The term "Hybrid" means that the Event Bus manages two critical paths in parallel:

  1. Local reactions: Fast UI updates or in-memory state changes.
  2. Remote persistence: Sending to the backend (API) to save or synchronize data.

This separation is crucial. A server error (e.g., 500) intercepted by the remote path DOES NOT prevent the execution of local handlers.

The benefits of Total Decoupling: location independence​

The total decoupling achieved by the Event Bus offers a strategic advantage that is virtually impossible to replicate with state-centric architectures like Redux or React Context: the ability to seamlessly relocate logic between the client and a remote server.

The Contract, not the location​

In an Event-Driven Architecture, the Services (the Handlers) only care about the Contract of the event β€” its type and payload. They do not know, nor do they need to know:

  1. Who generated the event (e.g., a button click in React, or a scheduled job on a server).
  2. Where the event was generated (Client-side ViewModel vs. a Serverless Function).

How it enables flexibility​

If a piece of logic becomes too complex, too resource-intensive, or requires access to sensitive data, you can move it on the backend.

  1. Move the logic to the Backend: take the complex piece of logic that was executed in a local handler, and instead of registering it in the frontend's in-memory bus, run it on a server (e.g., a Node.js worker or a Serverless Function). If the logic published an event when running on the client side... it will just do the same when running server side! The remote event bus can route the event to our client application via a socket, for example.
  2. The Client Doesn't Change: all the remaining parts of the application that stay on the client, will just naturally react to the events being sent by the server and received via the receiveFromRemote method of the Hybrid Event Bus.

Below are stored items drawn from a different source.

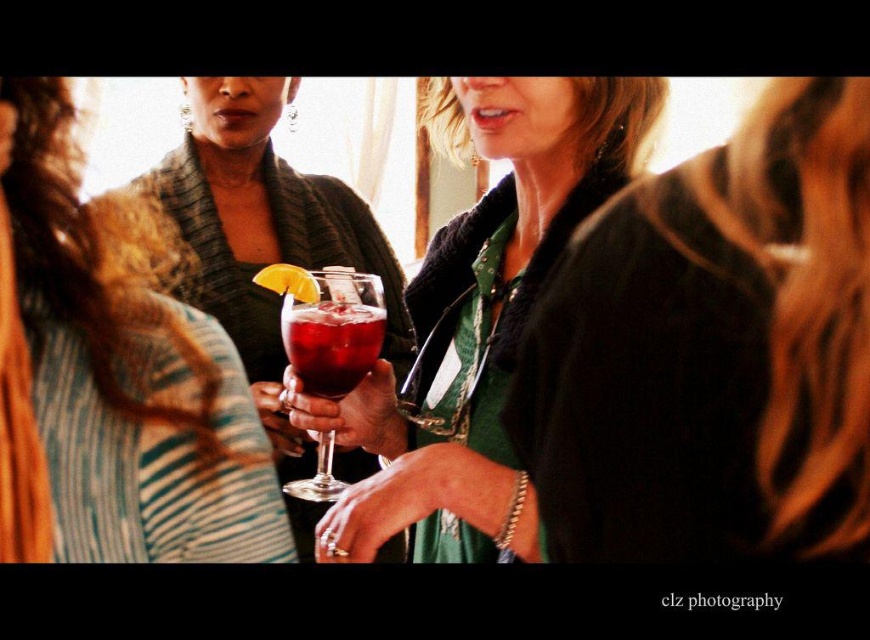
Question: Can you confirm if matte black dress at center is thinner than matte glass wine at center?

Choices:
 (A) yes
 (B) no

Answer: (A)

Question: Considering the real-world distances, which object is closest to the matte glass wine at center?

Choices:
 (A) translucent glass wine glass at center
 (B) green fabric dress at center

Answer: (A)

Question: Which of the following is the closest to the observer?

Choices:
 (A) (345, 376)
 (B) (138, 244)
 (C) (447, 340)
 (D) (313, 490)

Answer: (A)

Question: Does matte glass wine at center appear on the left side of matte glass at center?

Choices:
 (A) yes
 (B) no

Answer: (B)

Question: Considering the real-world distances, which object is closest to the translucent glass wine glass at center?

Choices:
 (A) matte glass at center
 (B) translucent glass at center
 (C) green fabric dress at center

Answer: (B)

Question: Does matte black dress at center have a lesser width compared to matte glass wine at center?

Choices:
 (A) yes
 (B) no

Answer: (A)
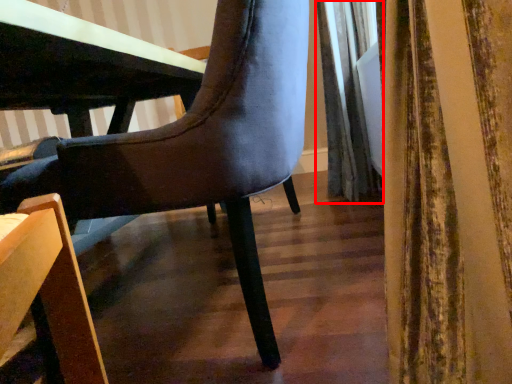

This location independence allows for fine-grained performance tuning and security improvements without requiring sweeping refactors of the client-side components that depend on the outcome.

Key Takeaways for Clean Architecture​

The Event Bus radically simplifies application architecture by enforcing the Dependency Inversion Principle, where components rely only on abstractions, not concrete implementations. This achieves several crucial benefits:

  • Eliminates Global State Dependency: the Event Bus ensures that the View, ViewModels, and Services are entirely decoupled from the application's internal state implementation. Instead of creating dependencies on a large, volatile global store (like Redux or a bulky Context), components only rely on listening for granular data events. This prevents the classic anti-pattern where a component connects to a massive store simply to access one small, specific field.
  • Enforces Mediator Pattern: the Bus acts as the sole mediator. This eliminates the need for ViewModels and Services to create complex, tangled dependency graphs between their methods. It allows for a straightforward Pub/Sub communication model without forcing components to know about each other's existence or internal APIs.
  • Facilitates Isolation and Testing: because each "piece" (Service or ViewModel) only needs the Bus abstraction to communicate, it can be cleanly isolated and swapped out at any time. This dramatically simplifies unit testing, as you only need to mock the HybridEventBusInterface to test the logic of the component, rather than setting up an entire mocked global state tree.